Os dois países já passaram por uma investigação interna da Fifa, conduzida pelo ex-procurador de justiça de Nova York, Michael Garcia, e saíram ilesos. Mas Garcia não ficou satisfeito, porque o relatório produzido por ele não foi publicado e o resumo que foi divulgado, segundo ele, deixou muitas coisas escondidas – e inocentou tanto Catar quanto Rússia dizendo apenas que embora houvesse algumas irregularidades, nenhuma delas estava ligada às candidaturas dos dois países.

Ainda segundo Lauber, a investigação conduzida na Suíça é completamente independente da que está sendo feita nos Estados Unidos. A sua investigação está olhando com atenção o material gerado por Michael Garcia. Segundo Lauber, o relatório não foi solicitado pelas autoridades americanas. A justiça suíça auxiliou os americanos na operação do FBI em Zurique, no dia 27 de maio.

O procurador-geral não se mostrou muito preocupado em atrapalhar planos de dirigentes da Fifa por causa da investigação. “Eu não me preocupo com a agenda da Fifa, eu só me preocupo com a minha própria agenda”, declarou Lauber aos jornalistas presentes à coletiva de imprensa, em Berna.
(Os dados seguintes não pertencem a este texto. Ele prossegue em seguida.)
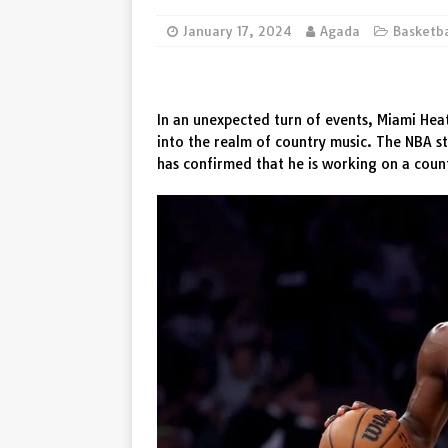
[ August 5, 2026 ]
Denk maar 
January 17, 2024
Agada
Basketb
De waarschuwing van Wout van
In an unexpected turn of events, Miami Hea
into the realm of country music. The NBA s
has confirmed that he is working on a coun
Dá para dizer que muita gente na Fifa – e em diversas outras entidades esportivas que estrategicamente têm sua sede no país, como a própria Uefa – está de cabelo em pé. Esperamos que seja mesmo só o começo de uma investigação séria sobre o que acontece no esporte, porque, como dizem em todo filme americano que tem crime de colarinho branco, basta seguir o dinheiro que as coisas aparecem.